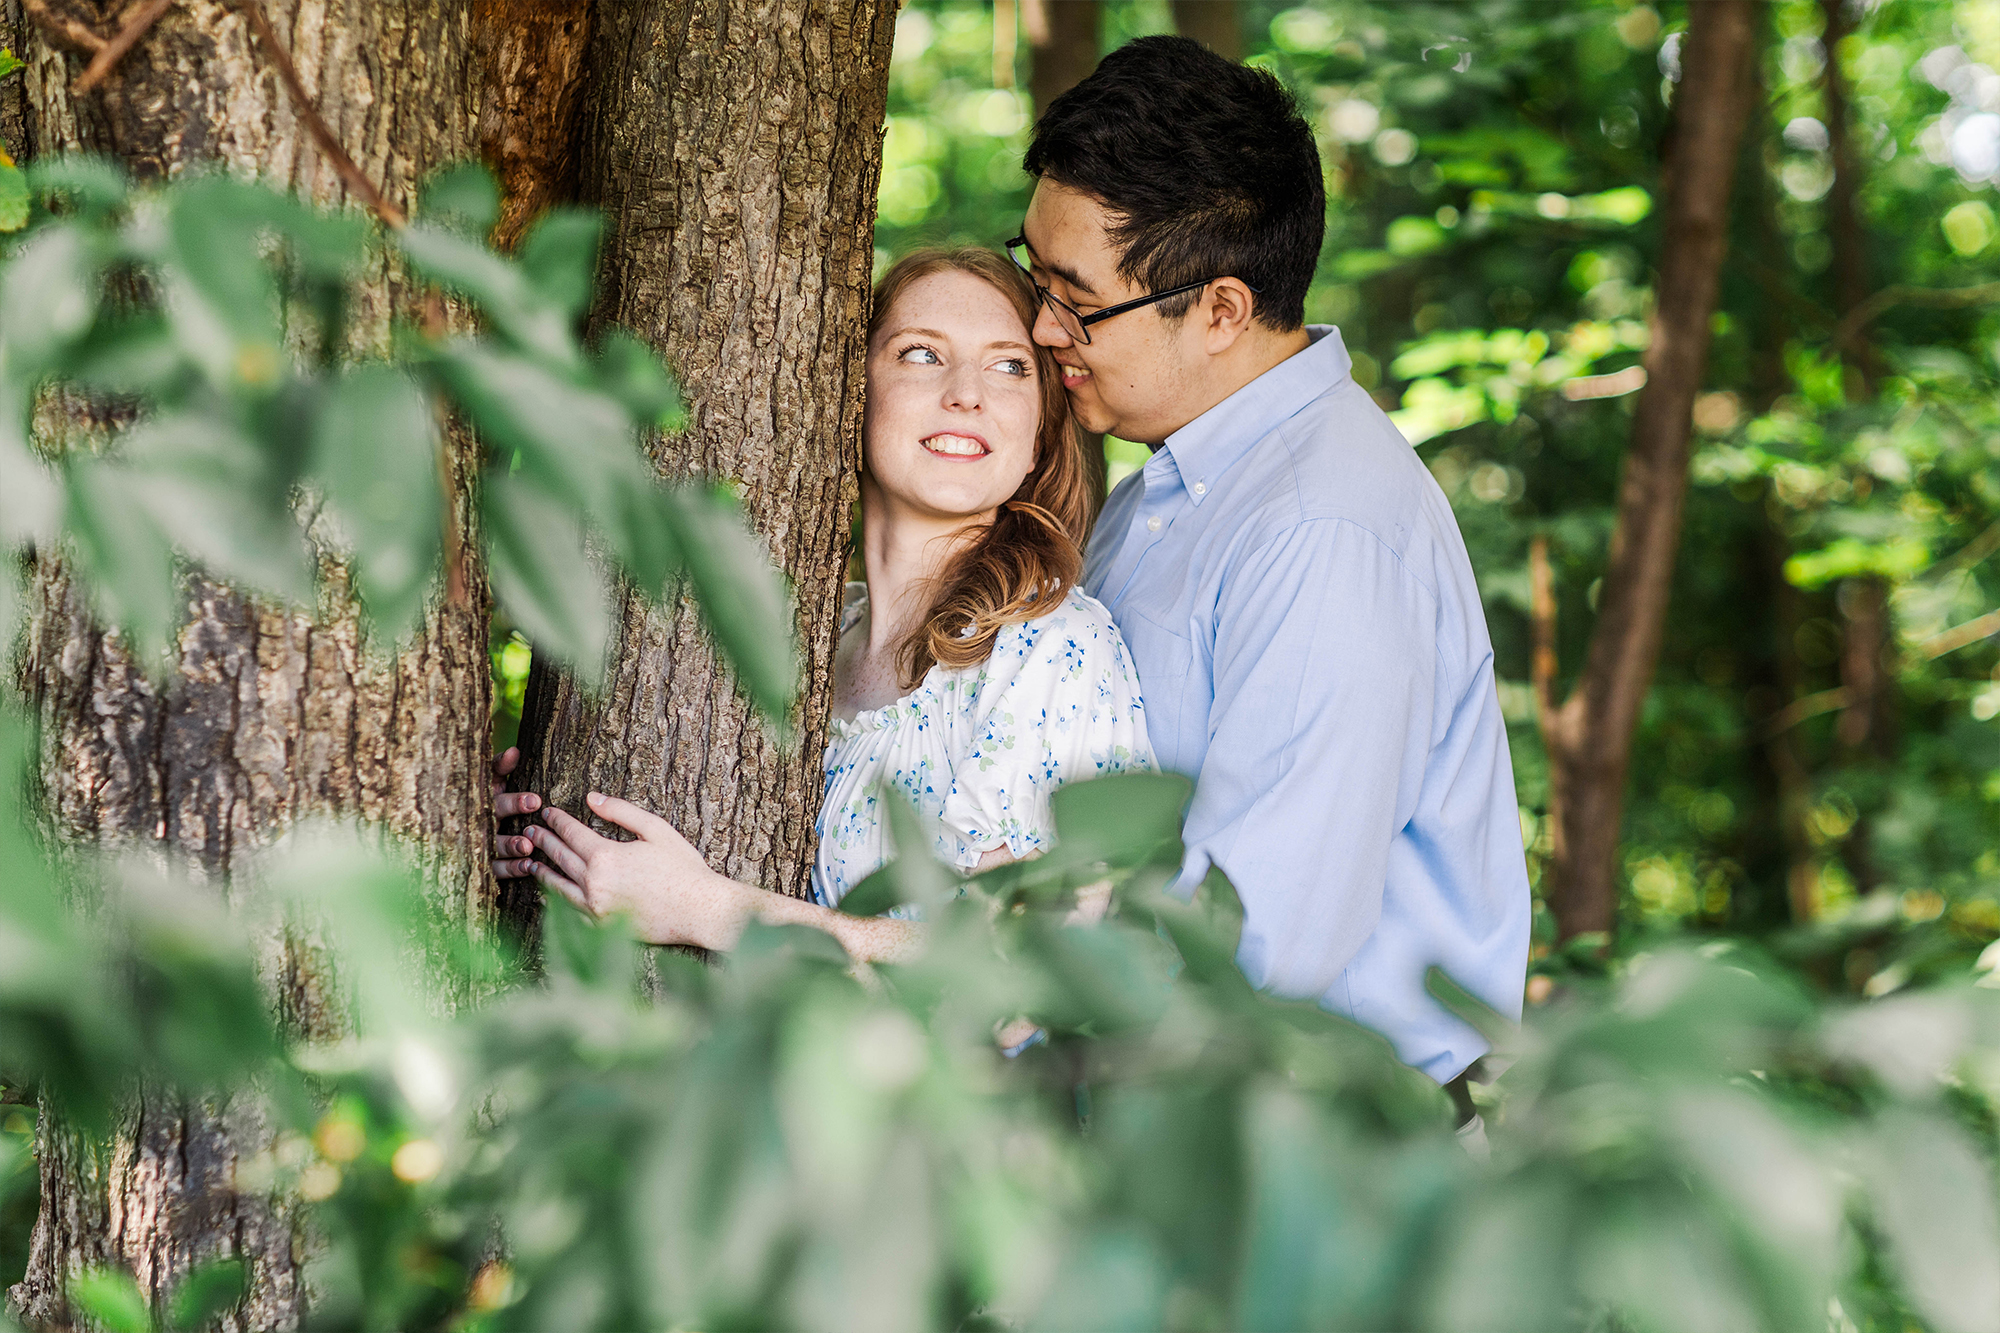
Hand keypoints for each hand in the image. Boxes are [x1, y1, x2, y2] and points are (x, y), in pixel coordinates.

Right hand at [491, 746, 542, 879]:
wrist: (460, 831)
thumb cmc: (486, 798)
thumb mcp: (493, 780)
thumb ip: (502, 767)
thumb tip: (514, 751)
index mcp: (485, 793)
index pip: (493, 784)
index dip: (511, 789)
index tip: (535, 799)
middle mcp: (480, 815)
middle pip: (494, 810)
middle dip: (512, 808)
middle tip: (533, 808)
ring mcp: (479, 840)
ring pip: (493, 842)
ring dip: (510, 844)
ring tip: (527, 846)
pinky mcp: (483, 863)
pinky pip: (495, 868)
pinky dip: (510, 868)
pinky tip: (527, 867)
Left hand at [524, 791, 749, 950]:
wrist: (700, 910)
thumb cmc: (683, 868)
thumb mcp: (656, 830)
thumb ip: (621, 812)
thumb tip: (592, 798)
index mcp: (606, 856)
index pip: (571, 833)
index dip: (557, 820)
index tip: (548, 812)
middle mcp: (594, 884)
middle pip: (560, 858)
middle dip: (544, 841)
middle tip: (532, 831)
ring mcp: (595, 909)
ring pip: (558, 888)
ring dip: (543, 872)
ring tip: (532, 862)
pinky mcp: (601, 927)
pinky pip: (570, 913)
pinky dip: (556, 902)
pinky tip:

**INSTRUCTIONS FOR THE TASK**.
Report every line of the entries that carries the word "middle".

**EXERCISE OUTPUT**.
middle mcp: (480, 815)
middle pip: (494, 810)
middle dip: (512, 808)
middle tip: (533, 808)
middle mcp: (594, 884)
middle pip: (560, 858)
middle dip: (544, 841)
middle tip: (532, 831)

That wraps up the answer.